= Work required =
Reproduce in full, word for word, the article below on India's sugar exports.

-- Reading text follows --

NEW DELHI: Government is considering a proposal to allow sugar mills to export to China under the preferential quota system as part of a strategy to help them liquidate surplus stocks.

India exports 10,000 tonnes of white sugar to the EU and 8,100 tonnes to the US through the preferential quota system, under which exports are permitted at low tariffs. After the quota is reached, a higher tariff is applied on additional exports.

Food Minister Ram Vilas Paswan had said last week that the government is considering barter trade of sugar against import of farm items like pulses from some countries.

Ram Vilas Paswan ┬ęThe Hindu
Ram Vilas Paswan ┬ęThe Hindu

“Besides barter trade, we are exploring sugar export under the quota system to China. We are also looking at giving sugar as part of the aid programme to African nations,” a senior government official told PTI.

The commerce and external affairs ministries are holding discussions with various countries and their missions in India on this issue, the official added.

On sugar exports under the quota system, the official said, “We have been selling sugar to the US and EU markets under the preferential quota system. We can explore the same with China, which imports about 3-4 lakh tonnes of sugar annually from India.”

-- Reading text concluded --
-- Supplied material follows --

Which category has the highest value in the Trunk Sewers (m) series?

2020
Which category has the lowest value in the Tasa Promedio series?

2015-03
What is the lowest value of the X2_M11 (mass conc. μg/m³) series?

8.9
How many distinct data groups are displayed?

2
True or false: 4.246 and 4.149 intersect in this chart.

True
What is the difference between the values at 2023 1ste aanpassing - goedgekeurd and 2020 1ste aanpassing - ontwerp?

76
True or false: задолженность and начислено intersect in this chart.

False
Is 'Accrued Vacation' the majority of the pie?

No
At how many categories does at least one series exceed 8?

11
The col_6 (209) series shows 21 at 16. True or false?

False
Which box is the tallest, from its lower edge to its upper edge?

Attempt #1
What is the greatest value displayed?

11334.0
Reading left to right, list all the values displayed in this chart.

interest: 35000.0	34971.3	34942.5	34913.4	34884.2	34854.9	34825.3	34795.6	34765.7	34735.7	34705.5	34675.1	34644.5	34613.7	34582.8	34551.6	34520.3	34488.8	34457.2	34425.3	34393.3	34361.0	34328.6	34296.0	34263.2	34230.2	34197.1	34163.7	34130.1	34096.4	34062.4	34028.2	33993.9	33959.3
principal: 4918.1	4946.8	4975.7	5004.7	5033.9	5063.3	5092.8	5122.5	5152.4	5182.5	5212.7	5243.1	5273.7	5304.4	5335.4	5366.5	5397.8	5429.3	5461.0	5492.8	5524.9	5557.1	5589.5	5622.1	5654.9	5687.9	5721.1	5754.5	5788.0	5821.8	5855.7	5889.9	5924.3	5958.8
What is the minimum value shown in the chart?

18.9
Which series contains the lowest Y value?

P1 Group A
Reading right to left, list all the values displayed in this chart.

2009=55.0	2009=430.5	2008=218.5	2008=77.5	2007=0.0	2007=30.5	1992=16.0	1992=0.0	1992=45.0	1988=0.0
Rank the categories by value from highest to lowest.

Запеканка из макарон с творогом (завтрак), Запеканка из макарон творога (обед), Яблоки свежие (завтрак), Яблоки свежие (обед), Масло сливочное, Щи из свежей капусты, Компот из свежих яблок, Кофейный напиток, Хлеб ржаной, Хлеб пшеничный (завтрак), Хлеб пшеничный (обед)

-- Supplied material concluded --

= Expected answer =
NEW DELHI: Government is considering a proposal to allow sugar mills to export to China under the preferential quota system as part of a strategy to help them liquidate surplus stocks.

India exports 10,000 tonnes of white sugar to the EU and 8,100 tonnes to the US through the preferential quota system, under which exports are permitted at low tariffs. After the quota is reached, a higher tariff is applied on additional exports.

Food Minister Ram Vilas Paswan had said last week that the government is considering barter trade of sugar against import of farm items like pulses from some countries.

Ram Vilas Paswan ┬ęThe Hindu
Ram Vilas Paswan ┬ęThe Hindu

“Besides barter trade, we are exploring sugar export under the quota system to China. We are also looking at giving sugar as part of the aid programme to African nations,” a senior government official told PTI.

The commerce and external affairs ministries are holding discussions with various countries and their missions in India on this issue, the official added.

On sugar exports under the quota system, the official said, “We have been selling sugar to the US and EU markets under the preferential quota system. We can explore the same with China, which imports about 3-4 lakh tonnes of sugar annually from India.”